Financial Planning and Advice:

Knowing and being familiar with one’s bank and bank officials can also yield complimentary products and/or services. For example, one may obtain free financial advice that would otherwise be unmentioned or overlooked as relevant. Also, when a banking relationship is present, one may receive better service that can include financial planning or advice regarding banking products. A bank may also be more willing to be objective and honest about certain negative aspects of banking and bank products if a banking relationship involving some trust is present.


To establish a banking relationship one might consider the things that make most relationships more functional. Things like respect, loyalty, and honesty can all be translated into the building of a banking relationship. For example, not switching banks every year despite potential better benefits at another bank. Moreover, if one has a good relationship with one’s bank, simply pointing out the other banks benefits my cause one’s own bank to reconsider certain products and/or terms of agreement.

Other ways to build a banking relationship include paying bills on time, going into the bank occasionally to perform transactions rather than using the ATM, chatting with bank managers and utilizing multiple banking services and loans. Banks favor clients with good account history, sound banking practices, and reliance on the bank for multiple banking needs. These things demonstrate a willingness to work with the bank for more than just basic banking needs over time. Since banks are also businesses, clients who use more products are also more likely to be considered “good customers”, which can influence bank relationships.

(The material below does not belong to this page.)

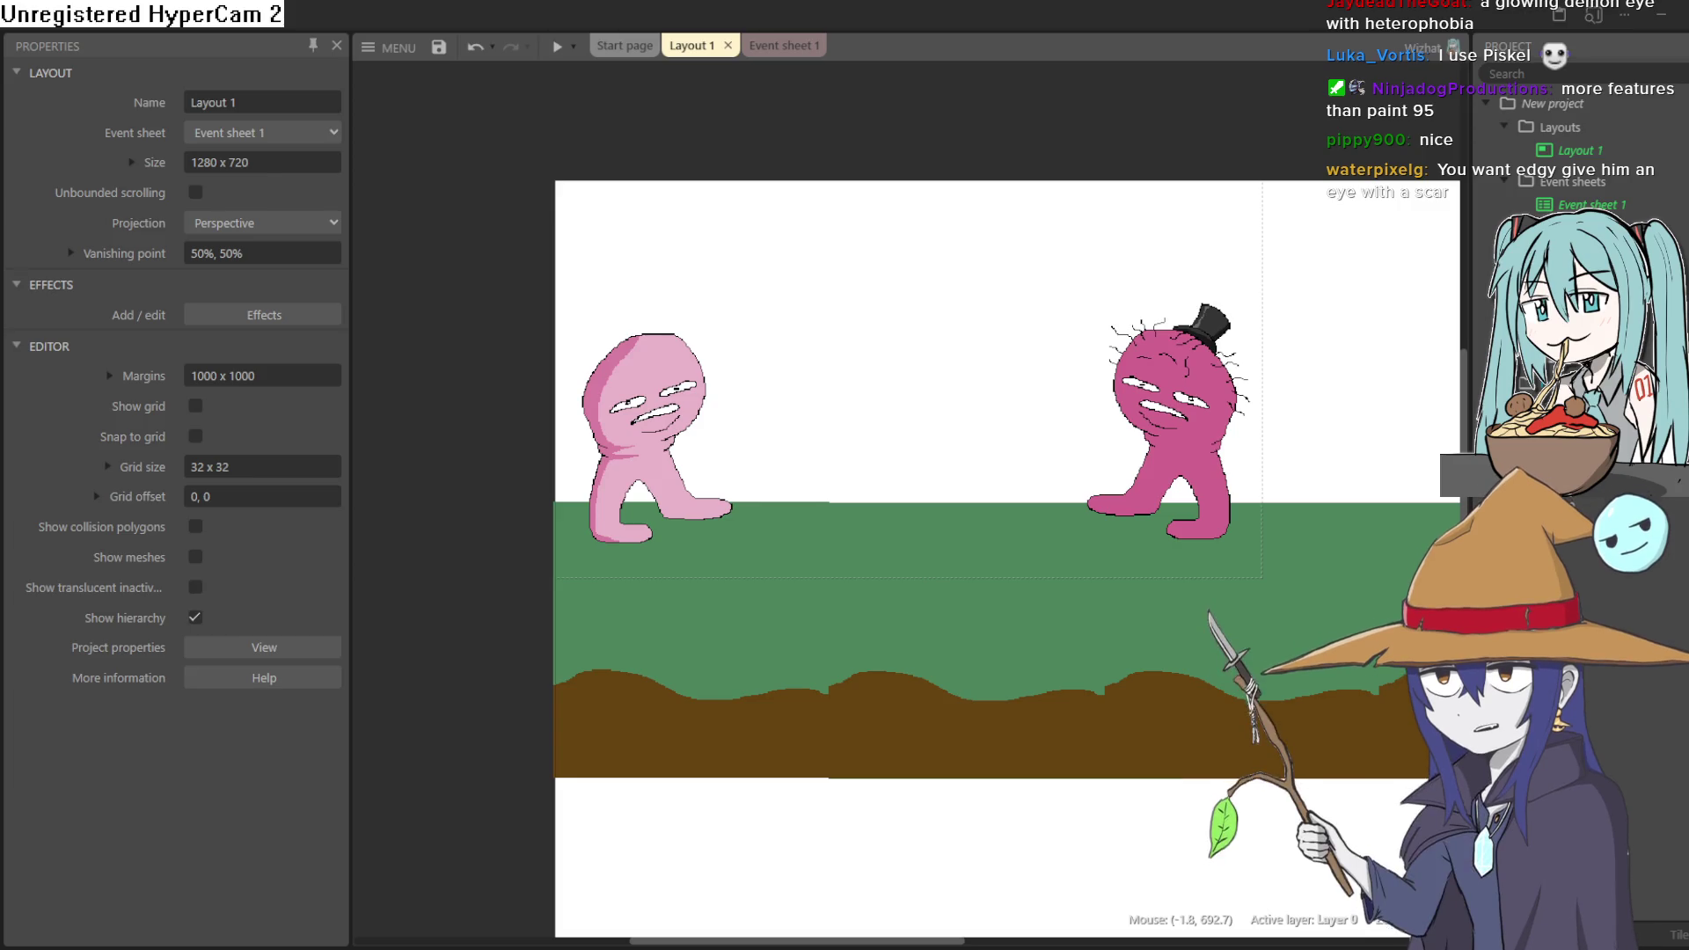
click(1165, 422)
key(alt+Tab)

Not all banks are the same and therefore, banking relationships can differ from bank to bank and in some cases be non-existent. For these reasons, it may be a good idea to consider various aspects of banks and banking relationship in order to maximize the potential benefits of that relationship. A few factors that one might consider are as follows:

*Bank size: The bigger the bank, the more difficult it may be to establish a personal relationship. This is so as volume of clients and paperwork can have a depersonalizing effect on the banking experience.

*Reputation of the Bank: Some banks may be more likely to consider client relationships relevant and important. Knowing a banks reputation can help one assess whether or not a bank is worth building a relationship with.

*Products and Services: Banks with personalized banking products may be more likely to demonstrate interest in client relationships. Furthermore, bank managers and staff that take client’s needs into account when giving financial advice or offering financial services may be more in tune with the idea of banking relationships.

*Staffing and Turnover: If a bank has a high turnover or staffing changes, there may be internal problems or lack of concern for relationships within the bank. Banking turnover statistics can be obtained from observing the bank over time, directly from the bank or from online banking references.

*Location of Bank: The location of a bank can also help one determine how a banking relationship might turn out. If the bank is located in a busy downtown metropolitan area, it may be more difficult or take longer to become acquainted with banks located in quieter, less busy parts of town.

To summarize, banking relationships have potential to exiting and future clients for several reasons. This article has discussed some potential benefits of banking relationships in addition to providing ways a banking relationship may be established and tips to consider when building a banking relationship. As with all relationships, banking relationships are not carved in stone and are subject to variability, non-existence and other factors. Nevertheless, the little effort that may be expended to foster a banking relationship may be worthwhile in terms of banking products and services, and overall banking experience which is often important to banks and clients of banks.